Leggi anche:  Netanyahu: il "grande affabulatore" non incanta più Israele

Nessuno in Israele è indifferente alla vita degli ostaggi. Tuttavia, il loro rilascio è diventato solo una priorità nazionale e un obiettivo di guerra centrale a causa della pressione pubblica. Se le famiglie hanno imparato qualcosa da quell’amara esperienza, è che non possono fare affidamento esclusivamente sull’empatia. In effetti, il primo ministro Benjamin Netanyahu ha dimostrato ancora una volta di capire solo il potere.

In primo luogo, il suo ufficio ha annunciato che avrebbe preso in considerazione la possibilità di anticipare un incontro con le famiglie previsto per mercoledì. Più tardi, ha annunciato che la riunione si sarebbe tenuta lunedì e infine che si sarebbe svolta martedì.

Il gabinetto di guerra dovrebbe promettere alle famiglie e a tutti gli israeliani che il ritorno degli ostaggi rimane la massima priorità del paese. Il rilascio della maggior parte delle donne e dei bambini è un risultato importante e una fonte di grande conforto per i loro cari e per tutti gli israeliani. Ma che sia sotto forma di dichiarazioni ufficiali o come conseguenza delle decisioni del gabinetto, Israele non può rinunciare a tutti i restanti rapiti, compresi i soldati.

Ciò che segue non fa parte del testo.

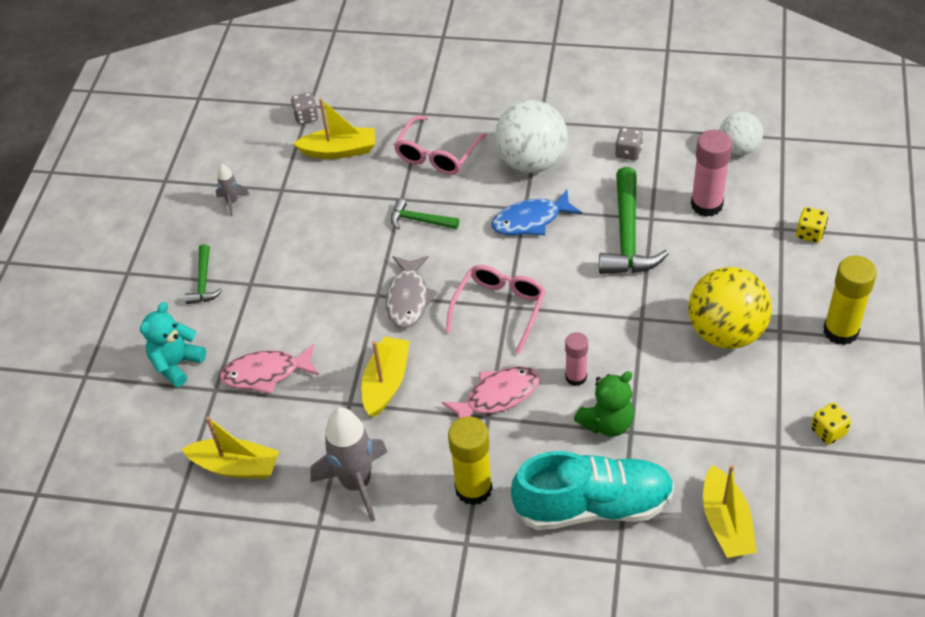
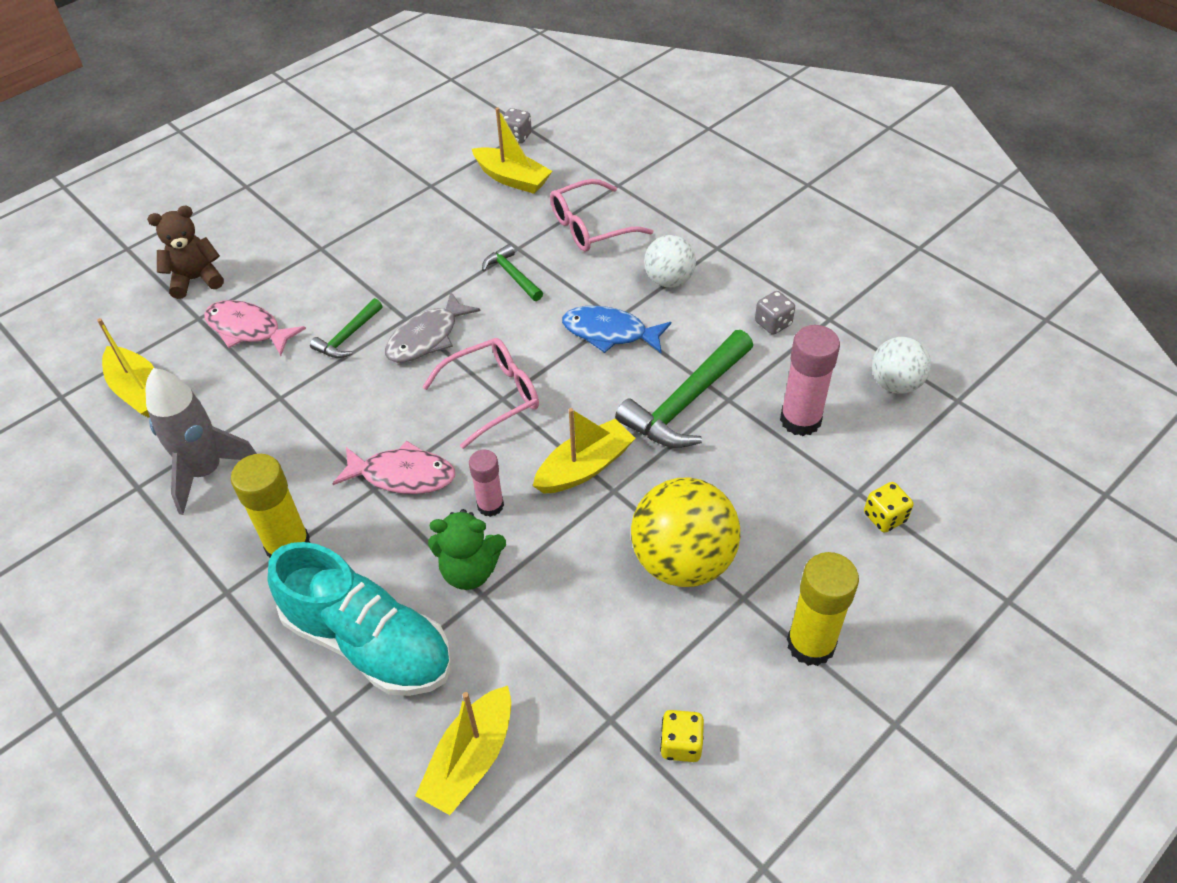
camera: 35 degrees right, 0 degrees up
turquoise teddy bear [140,302,206,387] -> brown teddy bear [147,205,224,299]
green hammer [185,244,223,304] -> green hammer moved to [310,298,383,358]
grey rocket [216,164,250,216] -> none
yellow boat [361,336,410,417] -> yellow boat moved to [533,408,636,494]
white ball [495,100,568,173] -> white ball [644,235,696,287], size x0.60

Come ha detto Daniel Lifshitz, il nipote di Yocheved Lifshitz (che è stato rilasciato da Hamas) e Oded Lifshitz (che rimane in cattività), Israele deve “tornare immediatamente al tavolo dei negoziati”. Israele deve essere pronto a pagare qualunque prezzo per portare a casa i suoi figli e le sue figlie. Il tempo sta per scadere”.